Bottle blow: EU court rejects Coca-Cola bottle-shape trademark

The European General Court has ruled that the shape of Coca-Cola’s ‘contour bottle without fluting’ is devoid of distinctive character and does not qualify for registration as an EU trademark (previously known as a Community trademark).

The Coca-Cola Company originally filed an application for registration of an EU trademark for its plastic, glass and metallic bottle design in December 2011. It is specifically for the “shape of a contour bottle without fluting”, and Coca-Cola argued that the relevant public would associate this iteration with its famous iconic bottle. However, the application was rejected.

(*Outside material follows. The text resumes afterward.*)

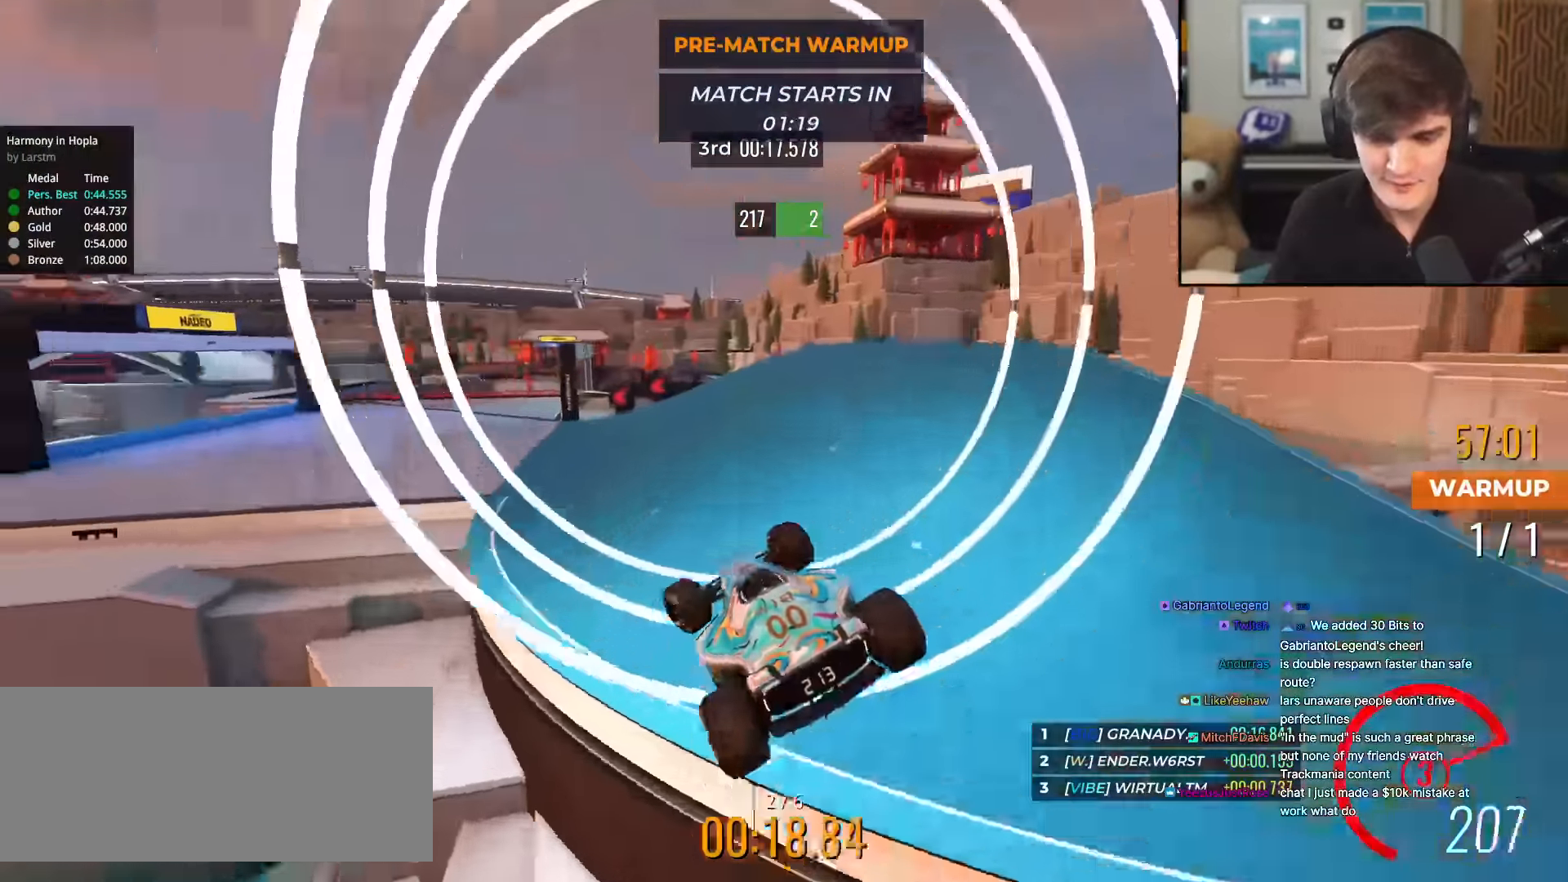
{"keys": ["brake", "left", "up"], "events": [[367, "brake", "down"]]}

Coca-Cola appealed, and on March 27 2014 the Second Board of Appeal dismissed the appeal on the grounds that, in relation to the goods at issue, the mark applied for was devoid of distinctive character within the meaning of Article 7(1)(b) and Article 7(3) of Regulation 207/2009.

Two years later, in February 2016 in The Coca-Cola Company v OHIM (Case T 411/14), the General Court ruled on the application. It addressed two pleas in law that Coca-Cola subsequently raised, both relating to demonstrating distinctiveness and alleged infringement within the two articles of Regulation 207/2009. In agreeing with the Board of Appeal throughout the ruling, the General Court thus dismissed the action in its entirety.